NHTSA Crash-Test Results, 2008 Honda Acord coupe
|Front Impact, Driver ||5 stars|
|Front Impact, Passenger ||5 stars|
|Side Impact, Driver ||4 stars|
|Side Impact, Rear Passenger ||5 stars|
|Rollover Resistance ||5 stars|
The back seat in coupes is roomier than you might expect, but putting three adults back there is out of the question. Both leg and head room are tight for anyone over 5-foot-10 and getting in and out is a chore as the front doors aren't very long and the front seats don't pivot forward very far. The front seatbacks also don't have a memory, so each time you let someone in or out, you have to re-adjust the seatback.

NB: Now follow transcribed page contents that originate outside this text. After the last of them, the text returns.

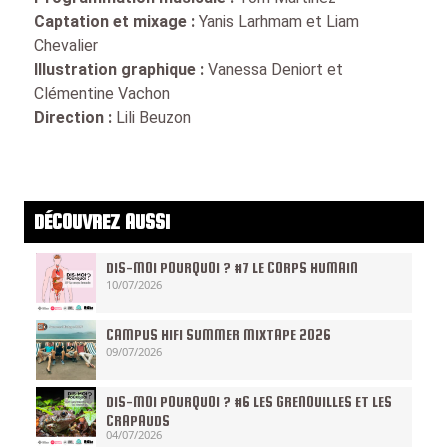
Captation et mixage :
Yanis Larhmam et Liam
Chevalier
Illustration graphique :
Vanessa Deniort et
Clémentine Vachon
Direction :
Lili Beuzon
DÉCOUVREZ AUSSI
DIS-MOI POURQUOI ? #7 LE CORPS HUMAIN
10/07/2026
CAMPUS HIFI SUMMER MIXTAPE 2026
09/07/2026
DIS-MOI POURQUOI ? #6 LES GRENOUILLES ET LES
CRAPAUDS
04/07/2026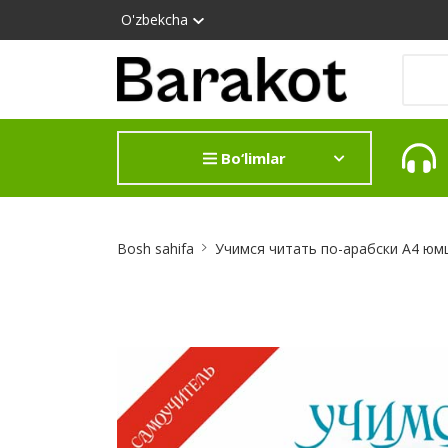
O'zbekcha
Bo‘limlar
Site
Bosh sahifa
Учимся читать по-арабски А4 юм
Breadcrumb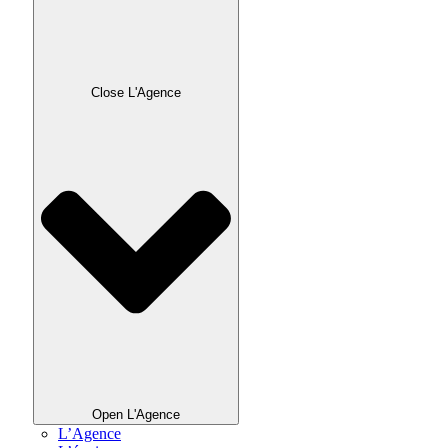
Close L'Agence
Open L'Agence
L’Agence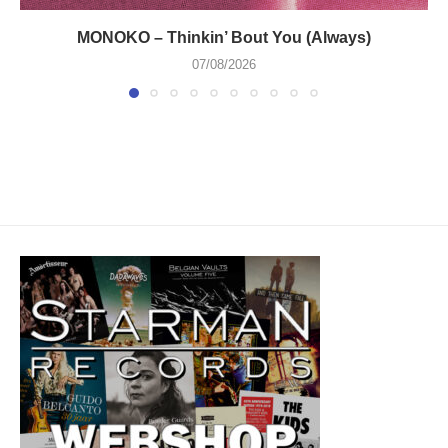
MONOKO – Thinkin’ Bout You (Always)
07/08/2026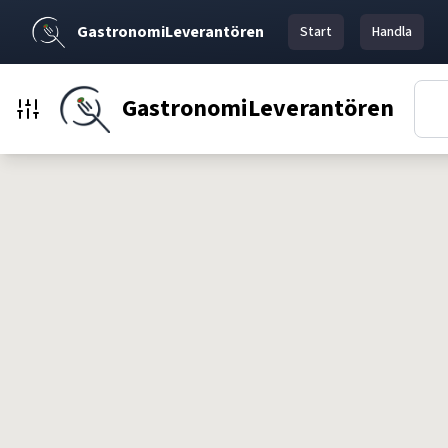
GastronomiLeverantören
Start
Handla
GastronomiLeverantören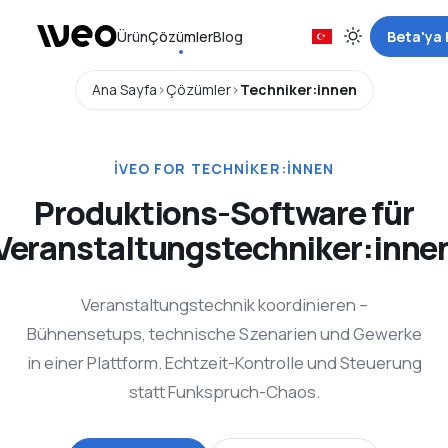
Ürün
Çözümler
Blog
Beta'ya 
Ana Sayfa
Çözümler
Techniker:innen
IVEO FOR TECHNIKER:INNEN
Produktions-Software für
Veranstaltungstechniker:inne
Veranstaltungstechnik koordinieren –
Bühnensetups, technische Szenarien und Gewerke
in einer Plattform. Echtzeit-Kontrolle und Steuerung
statt Funkspruch-Chaos.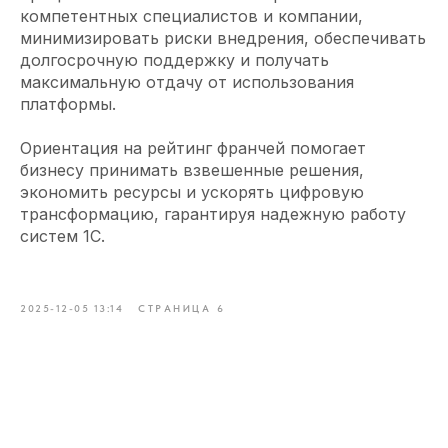
компетентных специалистов и компании,
минимизировать риски внедрения, обеспечивать
долгосрочную поддержку и получать
максимальную отдачу от использования
платформы.
Ориентация на рейтинг франчей помогает
бизнесу принимать взвешенные решения,
экономить ресурсы и ускорять цифровую
трансформацию, гарантируя надежную работу
систем 1С.
2025-12-05 13:14
СТРАНИЦА 6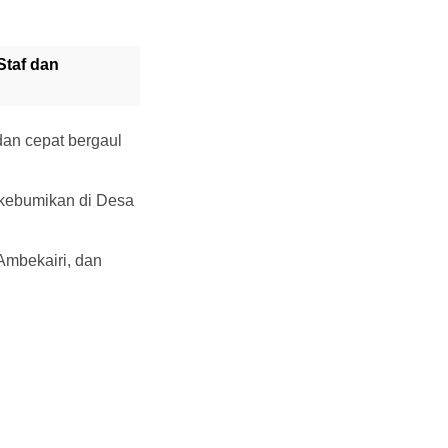
Staf dan
an cepat bergaul
kebumikan di Desa
Ambekairi, dan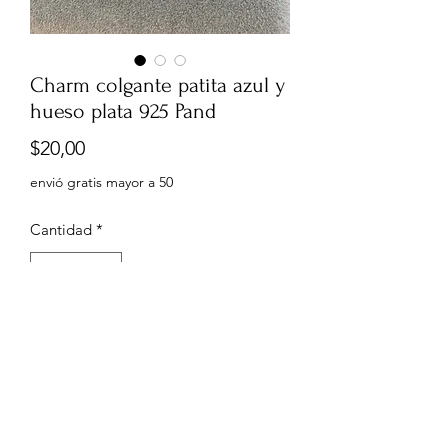
Charm colgante patita azul y
hueso plata 925 Pand
Precio
$20,00
envió gratis mayor a 50
Cantidad
*
Agregar al carrito
0999960556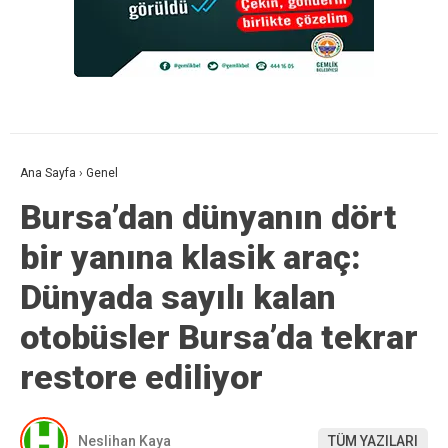
Ana Sayfa
›
Genel
Bursa’dan dünyanın dört
bir yanına klasik araç:
Dünyada sayılı kalan
otobüsler Bursa’da tekrar
restore ediliyor
Neslihan Kaya
TÜM YAZILARI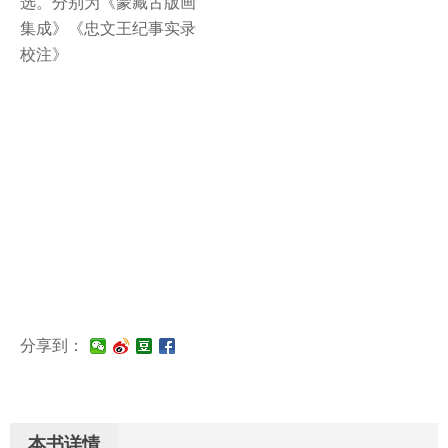
选。分别为《蒙藏古版画
集成》《忠文王纪事实录
校注》
分享到：
本书详情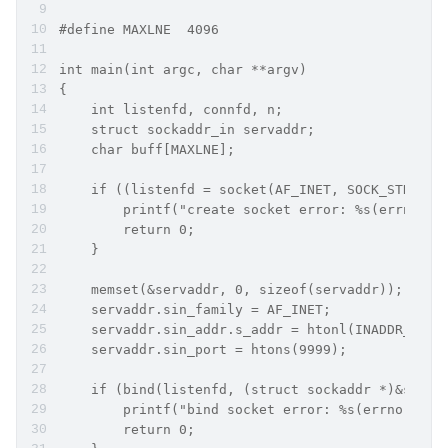
#define MAXLNE  4096
int main(int argc, char **argv) 
{
    int listenfd, connfd, n;
    struct sockaddr_in servaddr;
    char buff[MAXLNE];
    if ((listenfd = socket(AF_INET, SOCK_STREAM,
        printf("create socket error: %s(errno: %
        return 0;
    }
    memset(&servaddr, 0, sizeof(servaddr));
    servaddr.sin_family = AF_INET;
    servaddr.sin_addr.s_addr = htonl(INADDR_ANY)
    servaddr.sin_port = htons(9999);
    if (bind(listenfd, (struct sockaddr *)&serva
        printf("bind socket error: %s(errno: %d)
        return 0;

Trunk space is just average for the class. The opening has inexpensive-looking hinges that eat into cargo space. In addition, the rear seat folds, but is not split and the center seatbelt does not remove. So, if you want to expand cargo space, no one can ride in the back seat.
You'd be a fool not to consider Accord if you are looking for a big coupe. Some might find fault with its recalcitrant transmissions, but otherwise the car is nearly flawless. The coupe strikes a near-prefect balance between sport and practicality and never feels like a sedan with two less doors.
Honda was careful to give this new coupe strikingly different--almost dramatic--styling. The Japanese automaker also packed in enough technology to keep the IT generation happy, though lack of true iPod control and a digital hard drive might turn off some. Accord coupe should appeal to traditional Honda buyers and attract those looking for something with more sophistication than a traditional sport coupe.
The ace in the hole for this two-door is the fact that it is an Accord. That means exceptional resale value, solid reliability, and reasonable pricing. If you bypassed Accord because you felt it didn't have a lot of character, you might want to look again.